Twitter Bug Makes Tweet Archives Unreliable For eDiscovery

Tweets from 2010 and earlier suffer from URL redirection problem.

2014-11-17-follow-quote-us-unquote-on-Twitter-1000x300.png

Old Tweets: Now You See Them, Now You Don’t

I’ve been on Twitter continuously since 2008-10-30. Here’s my first Tweet:

At first, I played Twitter’s game: followed lots of people, had lots of people follow me, and posted lots of Tweets. I then gained “authority” based on sites that claim to measure such things (screenshot from 2009-06-09):

LexTweet-home-ErikJHeels-5th

In early 2014, I changed my thinking about Twitter and other social networks. I adopted document retention policies that included deleting old stuff (including email and social networking stuff) and keeping only the good stuff. Turns out that most of what I posted on Twitter was not worth the paper it was printed on, so to speak. So I deleted most of my old Tweets (and other stuff).

__What this exercise asks__.
1) In the post on Twitter archives, on what date did the writer begin using Twitter continuously?
2) Reproduce word for word the stretch of the Twitter archives post from "I’ve been on" through "(and other stuff).".
3) Extend the post on Twitter archives beyond its last sentence, keeping its voice and subject.

__Source data__.
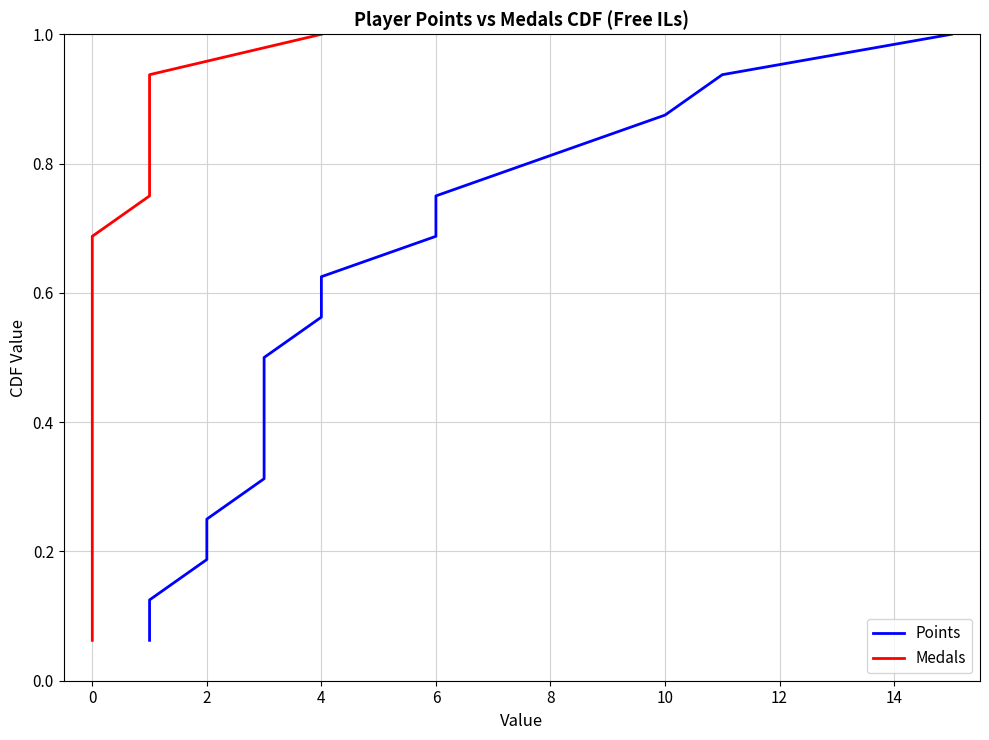

Is the value of Medals at 12 greater than the value of Points at 10?

Yes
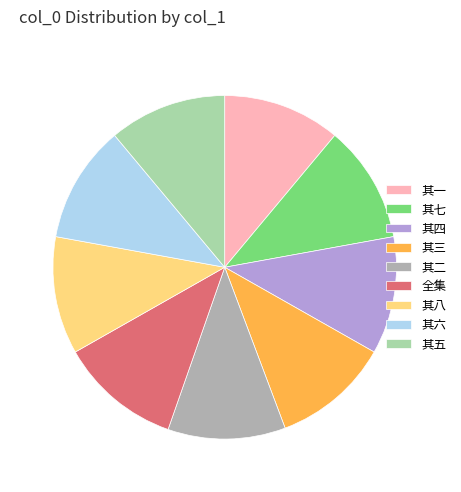

True or false: 其八 accounts for 20% of the total.

False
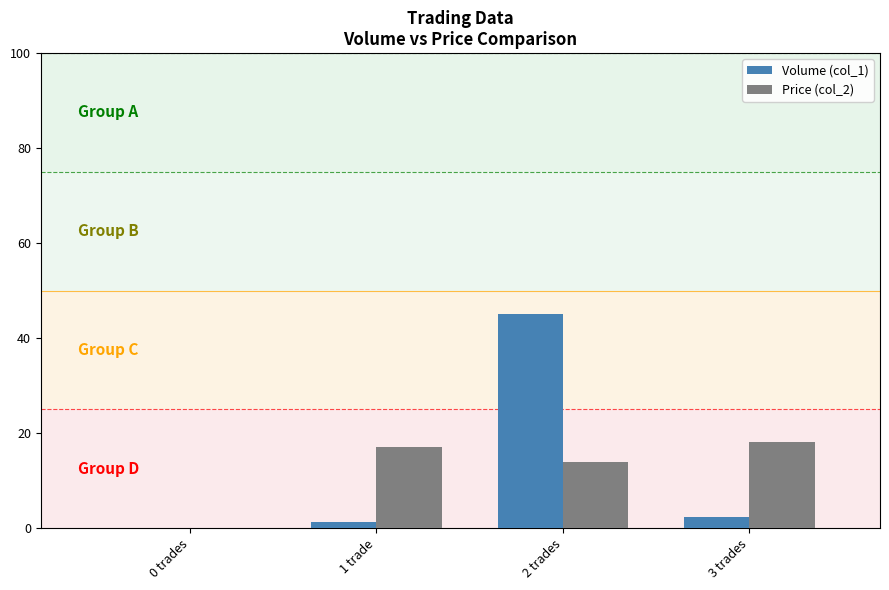

Which series changed the most between 2 trades and 3 trades?

Volume (col_1)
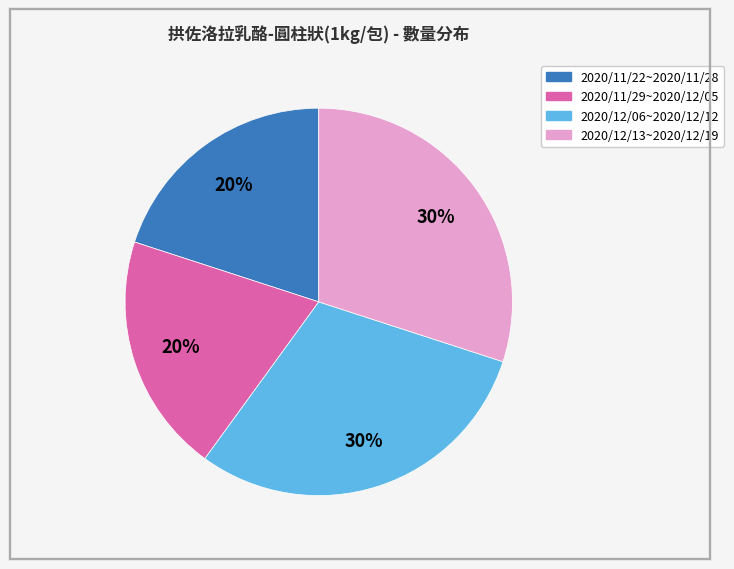

Is there a majority slice in this chart?

No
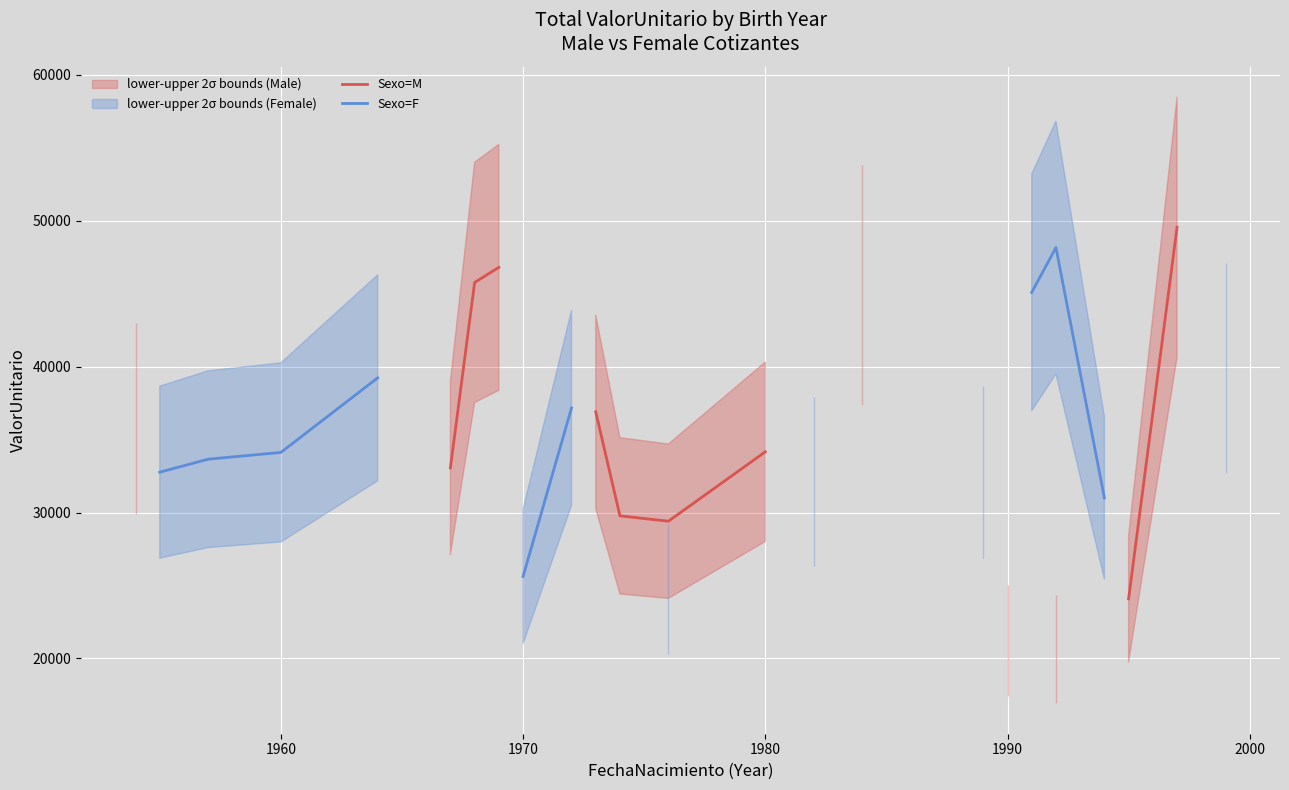

What is the minimum value for Sexo=M?

20630.2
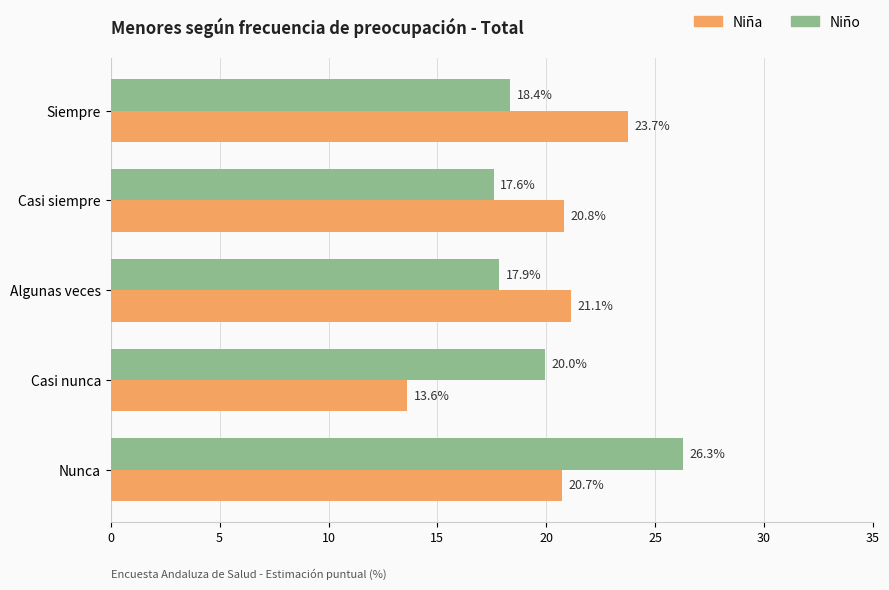

List the labels in order of Niña value, largest first.

Siempre, Algunas veces, Casi siempre, Nunca, Casi nunca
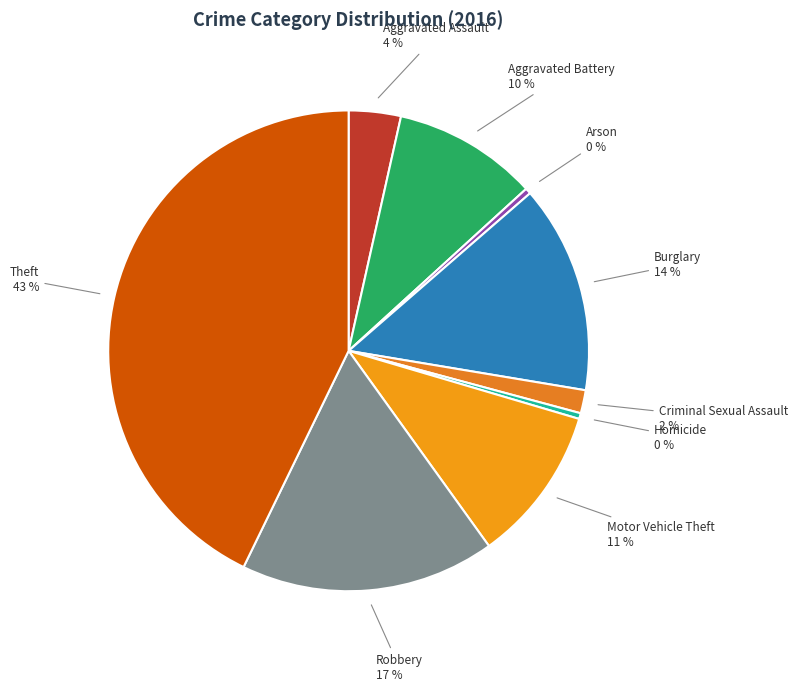

True or false: Homicide accounts for 12% of the total.

False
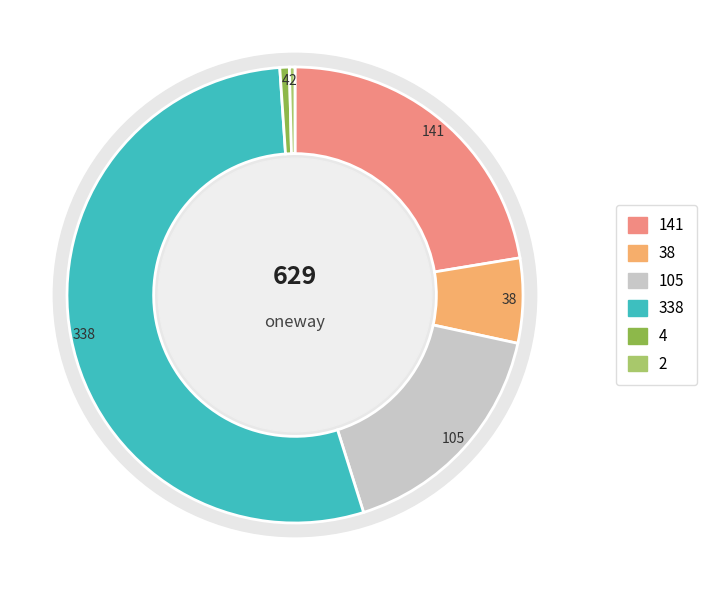

To the nearest percent, what percentage of the pie is ak?

54%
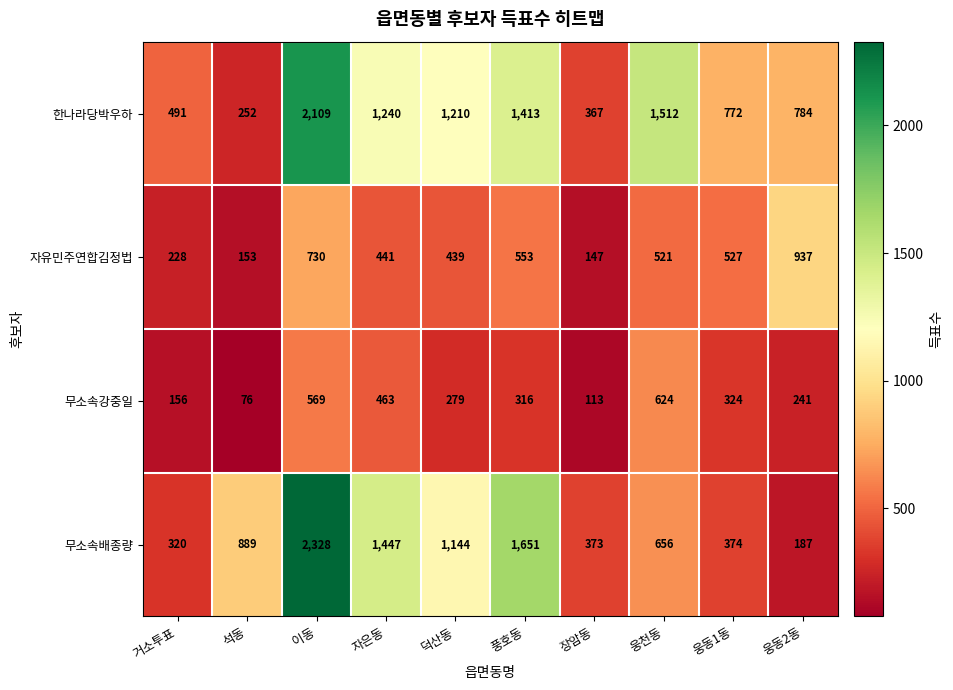

List the series in order of their peak value, lowest first.

무소속강중일, 자유민주연합김정법, 한나라당박우하, 무소속배종량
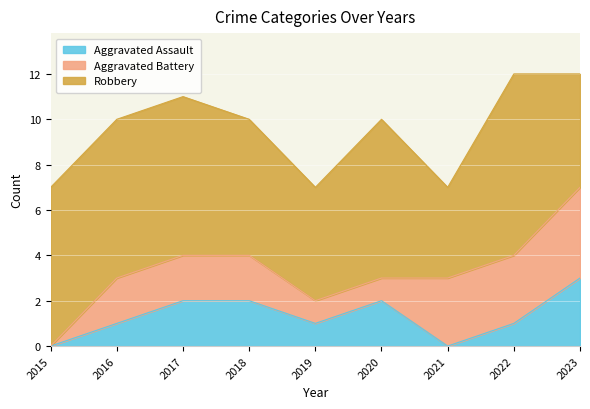

How many data points in Aggravated Battery are less than 2?

3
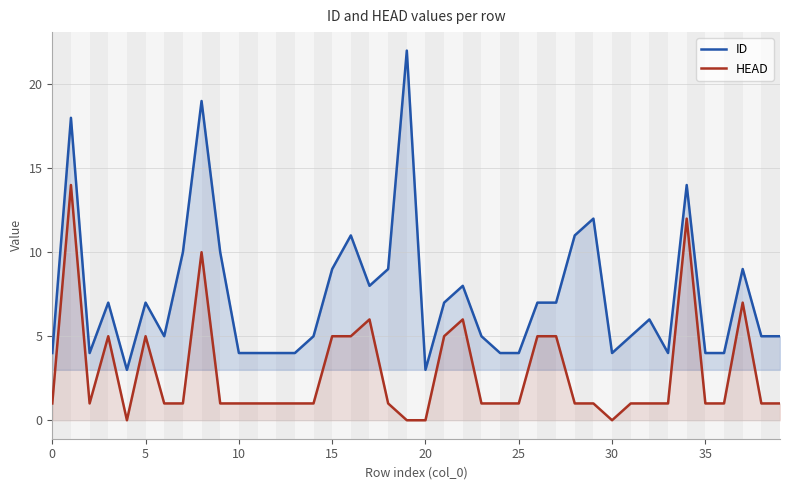

What is the total value across all series at 15?

14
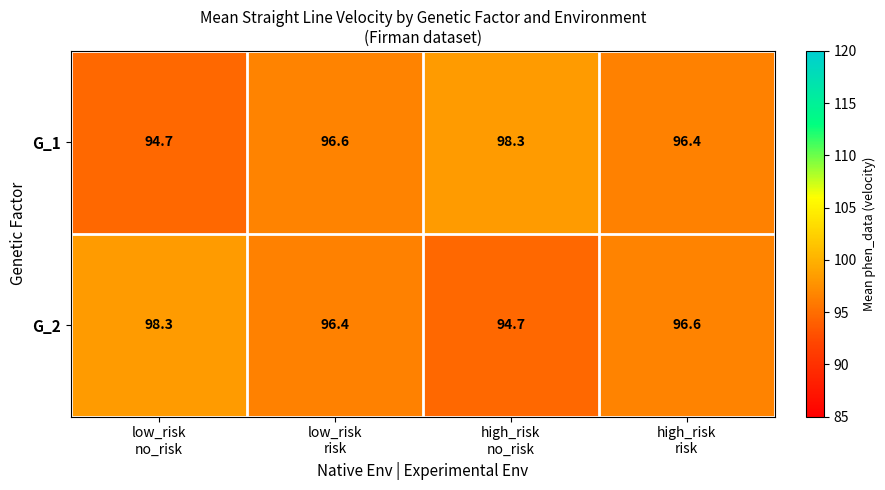

How many data points does each series have?

4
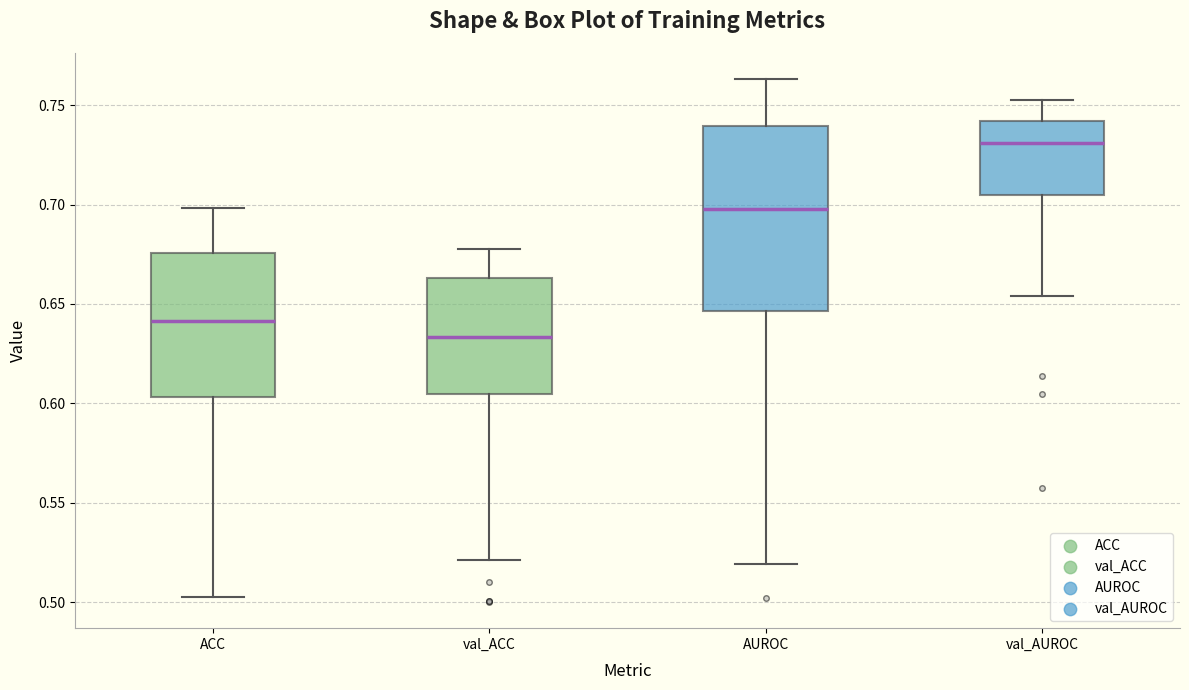

Reading left to right, read every box against the y-axis: the position of its median line, the range the box covers, and the ends of its whiskers. The values are not printed on the chart, so give them approximately, as read against the axis.

ACC: median 0.640, box 0.605 to 0.675, whiskers 0.505 to 0.700
val_ACC: median 0.635, box 0.605 to 0.665, whiskers 0.520 to 0.680
AUROC: median 0.700, box 0.645 to 0.740, whiskers 0.520 to 0.765
val_AUROC: median 0.730, box 0.705 to 0.740, whiskers 0.655 to 0.755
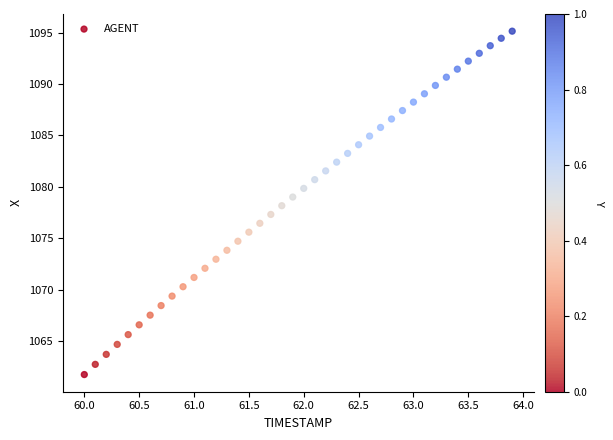

What is the range of X values (max minus min)?

3.9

__Responses to the exercise__.
1) 2008-10-30

2)
I’ve been on Twitter continuously since 2008-10-30. Here’s my first Tweet:

At first, I played Twitter’s game: followed lots of people, had lots of people follow me, and posted lots of Tweets. I then gained “authority” based on sites that claim to measure such things (screenshot from 2009-06-09):

LexTweet-home-ErikJHeels-5th

In early 2014, I changed my thinking about Twitter and other social networks. I adopted document retention policies that included deleting old stuff (including email and social networking stuff) and keeping only the good stuff. Turns out that most of what I posted on Twitter was not worth the paper it was printed on, so to speak. So I deleted most of my old Tweets (and other stuff).

3)
At some point, however, I noticed that Twitter was pretending that my first Tweet was from 2010-09-05, nearly two years after I joined Twitter:

In other words, Twitter was preventing me (blocking me?) from accessing about two years worth of Tweets. I tried finding my old Tweets on the Twitter website, via third-party apps that use Twitter’s API (such as AllMyTweets.net), and via Twitter’s own downloadable archive of my Tweets. Same results: my Tweets from 2008 and 2009 were gone.

Why A Buggy (But Free) Twitter Is Problematic

This is a huge issue for several reasons.

First, it speaks to how bad Twitter’s software and customer service are. Numerous requests, both private and public (including case no. 03195672 and support@twitter.com requests dated 2014-06-25, 2014-07-11, and 2014-11-10) to fix this problem were ignored.

Second, it means that Twitter is saying one thing (i.e. you can download all of your Tweets) but doing another (i.e. except for those which you cannot).

Third, anything you say can, and will, be used against you in a court of law. So if you are involved in eDiscovery and are either trying to delete or discover old Tweets, then you will run head first into this bug.

Needless to say, I think that Twitter should fix this issue, explain why it happened, apologize, and explain how it will not happen again. I am doubtful, however, that this will actually happen, since those of us who use the Twitter service for free are not the customers – we are the product. So we’re getting all of the customer support that we’ve paid for.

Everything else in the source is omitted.